Kommentar Bahnreform: Frontmann zwischen allen Fronten

Becks vermeintlicher Erfolg bei der Bahnreform zeugt von der Zerrissenheit der SPD. Und die Linke ist unversöhnlicher denn je.

Kurt Beck ist die Sabine Christiansen der SPD. Er redet viel, kompliziert, weitschweifig - und am Ende nicken alle Genossen verwirrt. So hat auch der SPD-Parteirat nun den Kompromiss zur Bahnreform abgesegnet, für den sich Beck starkgemacht hat. Glücklich sind die Sozialdemokraten deshalb nicht: Die Parteirechten um Finanzminister Peer Steinbrück haben nur zugestimmt, weil so der Einstieg in die Privatisierung geschafft ist. Und die schwachen Linken wagen derzeit noch keinen Aufstand, obwohl sie erst vor einem halben Jahr das Modell der Volksaktie auf dem Hamburger Parteitag durchgesetzt hatten.

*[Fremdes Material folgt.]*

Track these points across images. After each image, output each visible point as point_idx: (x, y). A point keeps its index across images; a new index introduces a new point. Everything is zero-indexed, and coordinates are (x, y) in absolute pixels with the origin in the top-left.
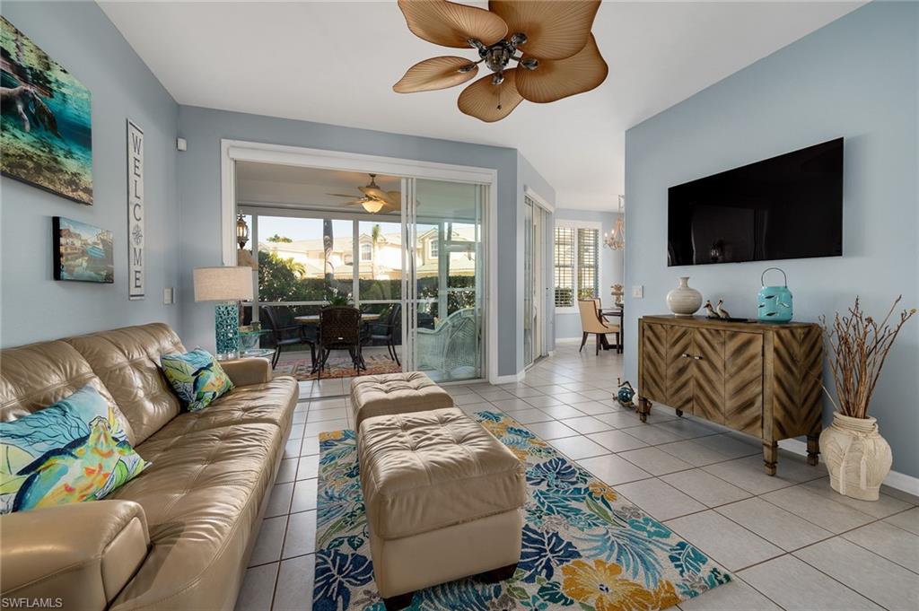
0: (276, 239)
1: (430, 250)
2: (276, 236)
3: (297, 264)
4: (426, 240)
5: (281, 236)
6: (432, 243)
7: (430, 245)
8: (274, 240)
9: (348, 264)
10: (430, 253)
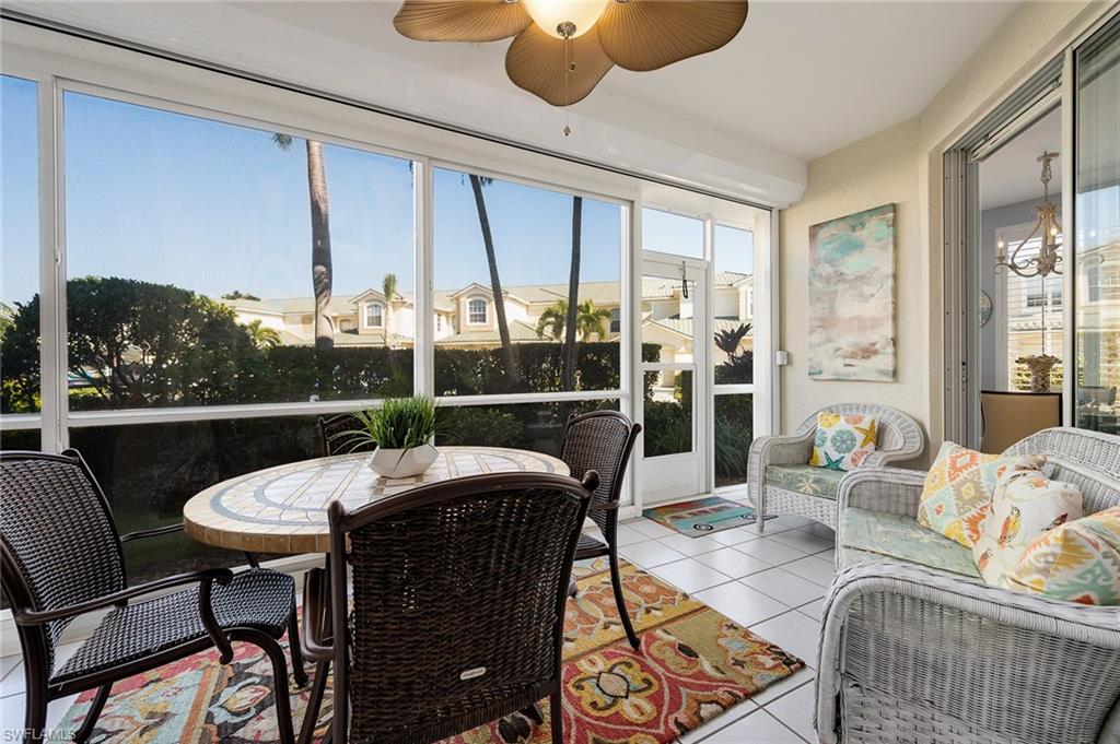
0: (237, 296)
1: (468, 313)
2: (236, 293)
3: (267, 330)
4: (462, 300)
5: (243, 293)
6: (471, 303)
7: (468, 306)
8: (233, 298)
9: (346, 332)
10: (468, 318)
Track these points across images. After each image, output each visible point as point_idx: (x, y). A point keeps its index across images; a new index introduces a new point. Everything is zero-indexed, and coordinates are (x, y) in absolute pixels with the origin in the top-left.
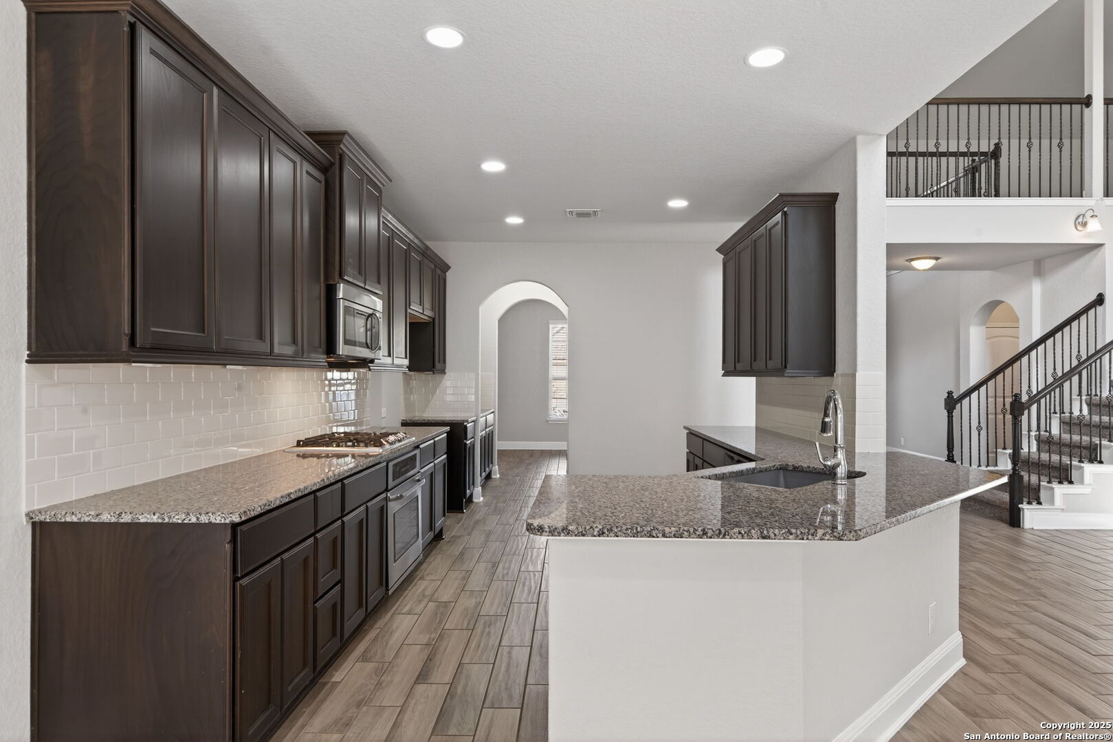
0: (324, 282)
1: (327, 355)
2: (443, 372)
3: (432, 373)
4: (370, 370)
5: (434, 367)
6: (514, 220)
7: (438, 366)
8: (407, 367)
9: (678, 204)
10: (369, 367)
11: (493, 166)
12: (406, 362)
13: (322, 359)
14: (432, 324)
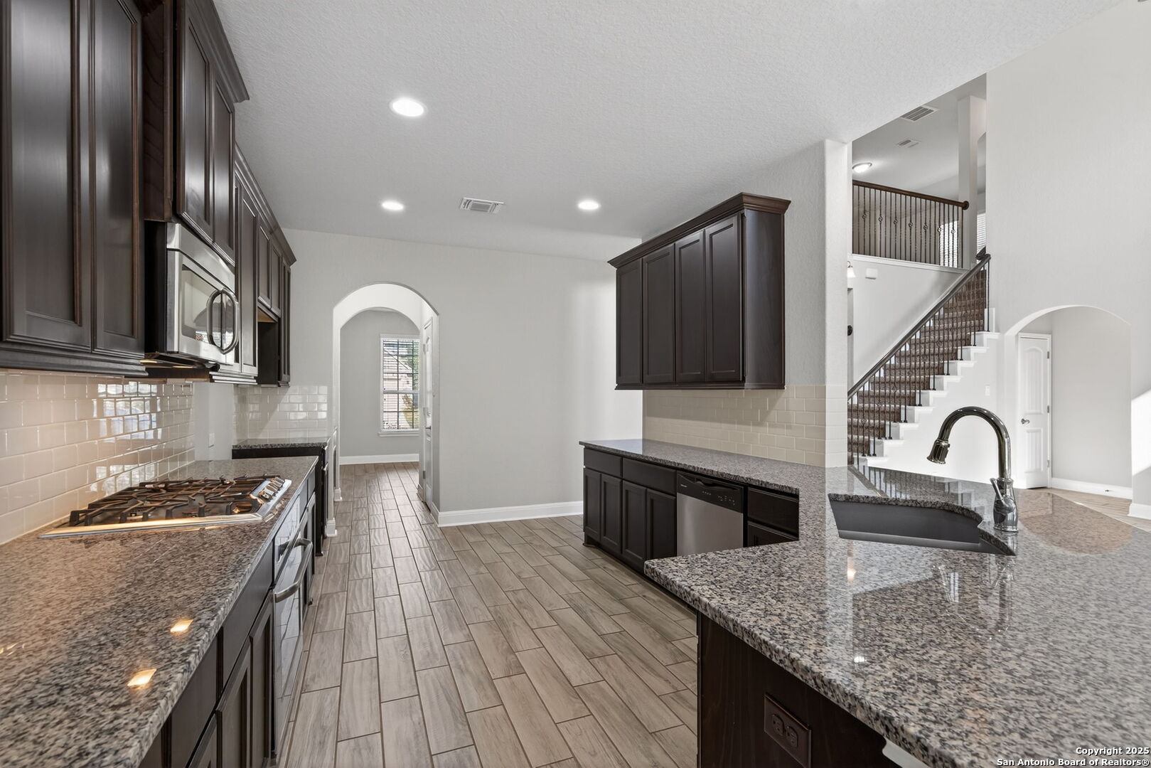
0: (141, 217)
1: (145, 352)
2: (287, 385)
3: (275, 386)
4: (212, 381)
5: (279, 378)
6: (392, 206)
7: (284, 377)
8: (255, 378)
9: (589, 205)
10: (211, 376)
11: (408, 107)
12: (254, 371)
13: (138, 361)
14: (277, 326)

Becks vermeintlicher Erfolg zeugt also nicht von der Geschlossenheit der Partei, sondern von ihrer Zerrissenheit. Der Kompromiss verdeckt, dass die SPD-Flügel so zerstritten sind wie seit Jahrzehnten nicht. Die sogenannten Modernisierer um Steinmeier und Steinbrück wollen schlicht die Politik von Gerhard Schröder fortsetzen: Hartz IV erhalten, Steuervergünstigungen für Unternehmen statt für Bürger, staatliches Sparen statt Investieren, Lohnzurückhaltung statt Lohnerhöhungen.

Ihnen stehen unversöhnlicher denn je die Linken gegenüber. Sie hatten nach Schröders Abgang eine Resozialdemokratisierung forciert.

In Hamburg setzten sie ja nicht nur die Volksaktie durch, sondern ein neues Programm, das sogar

die Perspektive eines "demokratischen Sozialismus" reaktivierte. Und das bedeutete auch: Eine gerechteren Verteilung des Wohlstands sollte wieder Ziel der SPD-Politik sein.

Pustekuchen. Seit dem Hamburger Parteitag gilt wieder der alte Gegensatz: hier Programm, da Praxis. Hier idealistische Linke, da pragmatische Realos. Dieser Konflikt bricht fröhlich in jedem

Politikfeld auf: von der Gesundheitsreform über die Rente bis zur Bahnreform. SPD-Chef Kurt Beck steht stets zwischen diesen Fronten, und das ziemlich allein. Sein Motto kann angesichts der verfeindeten Flügel nur "Versöhnen statt spalten" sein. Doch wie einst Johannes Rau wird er so im besten Fall bloß verhindern, dass die Partei auseinanderbricht. Das wäre schon eine beachtliche Leistung. Wahlen gewinnt er so jedoch nicht.